At this point I'm starting to see the finish line on the list of classic movies I compiled last year (and have repeatedly expanded on since), about in time for Netflix' two disc plan with streaming to increase in price. I might just watch regular old crap for a while after that, though there's plenty of lists I haven't gone through yet, mostly consisting of winners of various awards. Anyway, movies.

American Graffiti

This is the first non-Star Wars film directed by George Lucas that I've seen... not very surprising, since only one other such film exists. It's an entertaining and charming nostalgia-laden film about mid-century cruising culture, which consisted of teenagers in California hooking up and aimlessly driving their cars around town while listening to music. It's obvious Lucas has a history with this sort of thing, and it comes through in the movie, which is too light on plot to really be a sex comedy or anything like that, but tells a simple and interesting story about two high school graduates struggling with whether to go to college at the other side of the country while summer comes to a close. The young cast is pretty good, it's funny, and it's shot well enough to make you forget for a little while what Lucas' career has turned into. Nothing too incredible, but a good film.
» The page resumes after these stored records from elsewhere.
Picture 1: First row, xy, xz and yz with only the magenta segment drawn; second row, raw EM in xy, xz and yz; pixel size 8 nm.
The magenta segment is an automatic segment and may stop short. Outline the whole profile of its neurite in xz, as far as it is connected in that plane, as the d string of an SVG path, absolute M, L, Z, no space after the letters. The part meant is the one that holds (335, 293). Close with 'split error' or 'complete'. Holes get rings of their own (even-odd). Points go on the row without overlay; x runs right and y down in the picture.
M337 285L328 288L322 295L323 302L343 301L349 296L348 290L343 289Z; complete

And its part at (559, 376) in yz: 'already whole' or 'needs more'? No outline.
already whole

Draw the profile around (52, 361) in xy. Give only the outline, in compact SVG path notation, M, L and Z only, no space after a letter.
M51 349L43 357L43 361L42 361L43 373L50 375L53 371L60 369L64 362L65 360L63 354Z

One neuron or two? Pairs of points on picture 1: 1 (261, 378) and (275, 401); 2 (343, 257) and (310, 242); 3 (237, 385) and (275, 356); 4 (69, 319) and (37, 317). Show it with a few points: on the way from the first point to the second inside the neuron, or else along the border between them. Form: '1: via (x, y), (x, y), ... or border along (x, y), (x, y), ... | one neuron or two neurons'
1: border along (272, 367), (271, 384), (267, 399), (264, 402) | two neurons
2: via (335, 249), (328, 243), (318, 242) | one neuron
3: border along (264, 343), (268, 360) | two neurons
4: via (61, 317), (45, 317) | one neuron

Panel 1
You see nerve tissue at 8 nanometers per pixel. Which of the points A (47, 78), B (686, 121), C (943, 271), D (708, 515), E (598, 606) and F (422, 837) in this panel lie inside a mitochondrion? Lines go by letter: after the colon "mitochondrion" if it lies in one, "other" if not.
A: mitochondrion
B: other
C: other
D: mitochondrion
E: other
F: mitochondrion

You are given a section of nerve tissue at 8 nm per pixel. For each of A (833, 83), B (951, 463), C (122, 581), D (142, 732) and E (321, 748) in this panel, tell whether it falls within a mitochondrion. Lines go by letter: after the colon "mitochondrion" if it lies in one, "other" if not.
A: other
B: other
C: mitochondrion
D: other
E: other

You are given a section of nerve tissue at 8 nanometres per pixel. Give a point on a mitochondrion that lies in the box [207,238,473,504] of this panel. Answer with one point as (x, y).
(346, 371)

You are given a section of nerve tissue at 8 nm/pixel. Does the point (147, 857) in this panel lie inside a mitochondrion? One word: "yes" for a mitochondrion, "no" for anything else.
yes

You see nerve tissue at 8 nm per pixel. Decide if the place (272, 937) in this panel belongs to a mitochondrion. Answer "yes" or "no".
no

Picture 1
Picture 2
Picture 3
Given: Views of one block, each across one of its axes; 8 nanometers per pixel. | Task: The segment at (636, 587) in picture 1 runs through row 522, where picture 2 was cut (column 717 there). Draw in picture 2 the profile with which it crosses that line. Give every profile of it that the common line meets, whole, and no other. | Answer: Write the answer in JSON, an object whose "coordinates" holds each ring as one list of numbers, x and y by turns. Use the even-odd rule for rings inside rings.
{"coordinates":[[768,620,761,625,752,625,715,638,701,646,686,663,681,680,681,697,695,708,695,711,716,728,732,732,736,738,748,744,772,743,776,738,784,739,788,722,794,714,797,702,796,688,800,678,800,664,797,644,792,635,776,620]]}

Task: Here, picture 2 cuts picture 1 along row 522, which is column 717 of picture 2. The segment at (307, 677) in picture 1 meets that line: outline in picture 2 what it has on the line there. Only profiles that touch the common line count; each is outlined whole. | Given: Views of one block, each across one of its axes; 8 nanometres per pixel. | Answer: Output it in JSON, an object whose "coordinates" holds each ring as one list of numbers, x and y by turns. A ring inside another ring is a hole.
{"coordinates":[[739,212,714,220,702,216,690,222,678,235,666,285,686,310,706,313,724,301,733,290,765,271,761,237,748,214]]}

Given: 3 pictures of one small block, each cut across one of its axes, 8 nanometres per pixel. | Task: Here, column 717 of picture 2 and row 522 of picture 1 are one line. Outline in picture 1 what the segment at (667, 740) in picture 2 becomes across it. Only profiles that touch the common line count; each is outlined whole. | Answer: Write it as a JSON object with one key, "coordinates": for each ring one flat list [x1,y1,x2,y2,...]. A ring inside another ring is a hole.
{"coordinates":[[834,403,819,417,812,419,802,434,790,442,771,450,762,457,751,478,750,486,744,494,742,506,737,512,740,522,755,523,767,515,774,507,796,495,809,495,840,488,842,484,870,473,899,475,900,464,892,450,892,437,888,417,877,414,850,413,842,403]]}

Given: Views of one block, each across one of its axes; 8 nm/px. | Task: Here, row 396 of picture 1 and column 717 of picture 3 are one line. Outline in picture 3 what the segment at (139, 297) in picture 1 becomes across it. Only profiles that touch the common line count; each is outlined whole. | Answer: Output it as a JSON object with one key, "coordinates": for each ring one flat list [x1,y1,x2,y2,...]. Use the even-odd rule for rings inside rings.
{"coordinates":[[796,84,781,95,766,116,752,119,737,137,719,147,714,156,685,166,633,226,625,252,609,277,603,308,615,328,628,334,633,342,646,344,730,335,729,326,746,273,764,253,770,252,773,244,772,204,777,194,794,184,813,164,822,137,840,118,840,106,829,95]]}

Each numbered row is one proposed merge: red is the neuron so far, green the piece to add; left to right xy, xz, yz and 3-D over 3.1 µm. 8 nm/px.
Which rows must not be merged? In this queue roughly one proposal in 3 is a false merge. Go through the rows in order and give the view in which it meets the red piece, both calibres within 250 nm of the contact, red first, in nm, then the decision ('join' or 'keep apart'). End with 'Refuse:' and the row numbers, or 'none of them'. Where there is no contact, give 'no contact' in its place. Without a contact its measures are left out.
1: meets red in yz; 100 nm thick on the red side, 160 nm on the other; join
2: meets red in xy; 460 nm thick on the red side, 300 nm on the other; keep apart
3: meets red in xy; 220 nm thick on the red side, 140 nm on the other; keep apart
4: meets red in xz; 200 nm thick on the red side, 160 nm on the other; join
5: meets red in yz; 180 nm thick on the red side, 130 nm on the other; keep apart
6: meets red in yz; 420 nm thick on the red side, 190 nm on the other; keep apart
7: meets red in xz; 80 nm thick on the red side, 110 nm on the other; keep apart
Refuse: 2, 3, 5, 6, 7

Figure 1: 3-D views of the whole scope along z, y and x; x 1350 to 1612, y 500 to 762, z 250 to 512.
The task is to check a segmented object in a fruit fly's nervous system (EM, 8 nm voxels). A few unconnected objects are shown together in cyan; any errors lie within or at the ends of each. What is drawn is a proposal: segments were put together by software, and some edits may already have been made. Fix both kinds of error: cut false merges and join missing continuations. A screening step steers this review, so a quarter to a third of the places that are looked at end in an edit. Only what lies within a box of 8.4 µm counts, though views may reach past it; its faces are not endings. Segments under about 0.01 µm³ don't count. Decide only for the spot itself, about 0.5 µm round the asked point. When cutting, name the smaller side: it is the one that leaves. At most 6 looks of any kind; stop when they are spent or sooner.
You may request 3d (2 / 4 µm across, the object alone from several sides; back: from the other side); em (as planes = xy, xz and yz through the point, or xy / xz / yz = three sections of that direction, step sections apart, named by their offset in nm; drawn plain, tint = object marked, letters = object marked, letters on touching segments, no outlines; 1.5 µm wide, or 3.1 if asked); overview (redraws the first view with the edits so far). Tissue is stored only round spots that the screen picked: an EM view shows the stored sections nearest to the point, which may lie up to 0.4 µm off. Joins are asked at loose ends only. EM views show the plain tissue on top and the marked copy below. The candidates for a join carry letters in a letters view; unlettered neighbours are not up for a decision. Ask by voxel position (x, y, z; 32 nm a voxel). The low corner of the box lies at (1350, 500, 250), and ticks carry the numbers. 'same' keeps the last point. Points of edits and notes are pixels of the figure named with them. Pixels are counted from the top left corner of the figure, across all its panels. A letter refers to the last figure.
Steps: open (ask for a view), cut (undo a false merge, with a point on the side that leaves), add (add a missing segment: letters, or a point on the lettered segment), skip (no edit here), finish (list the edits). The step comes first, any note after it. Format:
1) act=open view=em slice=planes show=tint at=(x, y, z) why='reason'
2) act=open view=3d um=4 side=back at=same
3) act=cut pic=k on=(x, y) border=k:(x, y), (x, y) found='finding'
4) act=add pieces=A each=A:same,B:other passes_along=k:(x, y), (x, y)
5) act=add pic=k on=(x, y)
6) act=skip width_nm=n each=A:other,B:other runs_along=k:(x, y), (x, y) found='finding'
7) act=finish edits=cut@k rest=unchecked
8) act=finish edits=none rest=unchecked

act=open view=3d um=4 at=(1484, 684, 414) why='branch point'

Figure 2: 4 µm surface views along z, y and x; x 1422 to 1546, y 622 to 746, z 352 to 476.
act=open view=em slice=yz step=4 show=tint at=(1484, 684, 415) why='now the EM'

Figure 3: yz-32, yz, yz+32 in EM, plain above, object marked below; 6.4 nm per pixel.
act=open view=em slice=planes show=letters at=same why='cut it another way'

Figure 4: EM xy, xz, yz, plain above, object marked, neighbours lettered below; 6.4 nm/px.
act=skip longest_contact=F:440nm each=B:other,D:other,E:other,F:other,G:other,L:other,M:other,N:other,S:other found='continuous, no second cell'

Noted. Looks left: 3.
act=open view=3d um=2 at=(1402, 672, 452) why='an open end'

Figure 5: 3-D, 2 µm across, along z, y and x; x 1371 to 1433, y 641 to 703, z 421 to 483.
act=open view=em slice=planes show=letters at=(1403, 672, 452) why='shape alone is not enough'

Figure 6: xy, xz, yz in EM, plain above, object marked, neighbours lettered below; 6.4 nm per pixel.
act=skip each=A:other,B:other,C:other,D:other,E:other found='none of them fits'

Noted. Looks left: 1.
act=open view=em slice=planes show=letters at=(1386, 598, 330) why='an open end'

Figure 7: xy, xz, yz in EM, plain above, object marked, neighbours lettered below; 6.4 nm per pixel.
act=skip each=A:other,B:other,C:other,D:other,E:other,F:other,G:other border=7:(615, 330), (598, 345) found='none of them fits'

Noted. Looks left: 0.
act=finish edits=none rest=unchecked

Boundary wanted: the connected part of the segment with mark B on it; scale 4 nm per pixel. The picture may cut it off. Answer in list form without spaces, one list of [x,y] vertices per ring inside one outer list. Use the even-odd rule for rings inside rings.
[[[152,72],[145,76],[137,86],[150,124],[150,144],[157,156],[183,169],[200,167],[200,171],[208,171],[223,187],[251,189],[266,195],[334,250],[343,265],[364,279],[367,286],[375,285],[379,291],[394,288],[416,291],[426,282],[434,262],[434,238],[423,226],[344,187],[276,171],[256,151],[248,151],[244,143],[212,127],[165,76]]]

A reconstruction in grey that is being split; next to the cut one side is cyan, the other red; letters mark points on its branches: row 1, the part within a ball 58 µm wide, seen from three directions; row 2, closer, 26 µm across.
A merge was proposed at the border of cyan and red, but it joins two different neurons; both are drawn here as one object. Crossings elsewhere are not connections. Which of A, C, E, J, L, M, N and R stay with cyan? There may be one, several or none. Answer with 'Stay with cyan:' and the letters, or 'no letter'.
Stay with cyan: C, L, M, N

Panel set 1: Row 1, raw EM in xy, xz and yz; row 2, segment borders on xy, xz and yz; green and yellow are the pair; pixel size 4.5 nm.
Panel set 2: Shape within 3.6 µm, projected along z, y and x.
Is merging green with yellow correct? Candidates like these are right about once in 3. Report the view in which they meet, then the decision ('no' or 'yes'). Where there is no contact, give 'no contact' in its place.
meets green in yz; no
The Curious Case of Benjamin Button

I liked this more than I expected, but it's still pretty far from the best work by David Fincher. Despite the apparent grab for awards with the sentimental, broadly-reaching script and big name cast, you can still definitely tell it's a Fincher movie from the specific color scheme and interesting using of CGI (the effects to create young/old Benjamin are far from real looking, but they're definitely interesting) among other things. And I liked most of the performances, especially surprising ones like Mad Men's Jared Harris as a salty, drunken sea captain. It's just much too long of a movie for how much story it has. It's like screenwriter Eric Roth couldn't think of anything beyond combining an intriguing short story concept with an earlier-set version of Forrest Gump. Some cool ideas, but the experience is kind of a drag.

La Dolce Vita

This is the third film by Federico Fellini that I've seen, and I was again impressed by some things he did without being really drawn in or terribly entertained by the work itself. It's very much a 60s European art film, and is very identifiably good at that. I was somewhat intrigued by the episodic nature of the story, as it progresses through various mostly unrelated events, examining the mindset of the central character. Really though, the part that grabbed my interest the most was when Anita Ekberg was just sort of walking and dancing around on screen, so maybe I'm not quite the target audience. This is another film that was quite long, and I got through it fine but wouldn't want to watch it again.


Robert Altman is definitely known for those ensemble casts, and this is a premiere example of that. Nashville is about the coming together of many people, lots of them musicians, at a political rally for a candidate that is never actually seen. Much time is dedicated to the musical performances, and it's quite a long movie, giving fair shake to a lot of different stories. It's a well put together film, and while I'm not familiar with a lot of the cast, they all tend to do good jobs. I didn't like a lot of the movie though, which I found to be incredibly uncomfortable and hard to watch. It's the product of a very dark sense of humor, some real proto-cringe type stuff. I understand what they were going for, but too much of it was too far on the painful side of the spectrum without being that funny. It's just personal taste, and I respect the movie, but I had trouble with it.

Sullivan's Travels

Sullivan's Travels is about a comedy director who thinks people don't know enough about the real suffering going on in the world, and tries after a few false starts to discover real trouble so he can honestly make a movie about it. I tend to like movies that hold up mirrors to Hollywood, and Travels does it about as well as any. It's a nice snappy 40s road comedy, which happens to take a strange, dark, and surprising turn near the end. It's a little off-putting, but not enough to really damage a film that's otherwise got a pretty good point to make about what people really want to get out of cinema, and is honestly just entertaining on its own. The biggest issue is perhaps the movie trying to get me to believe a girl who looked like Veronica Lake would have trouble getting a break in Hollywood, but that's pretty much how movies work. Somehow not as famous as other movies of similar type and quality from the period, but deserving of a watch.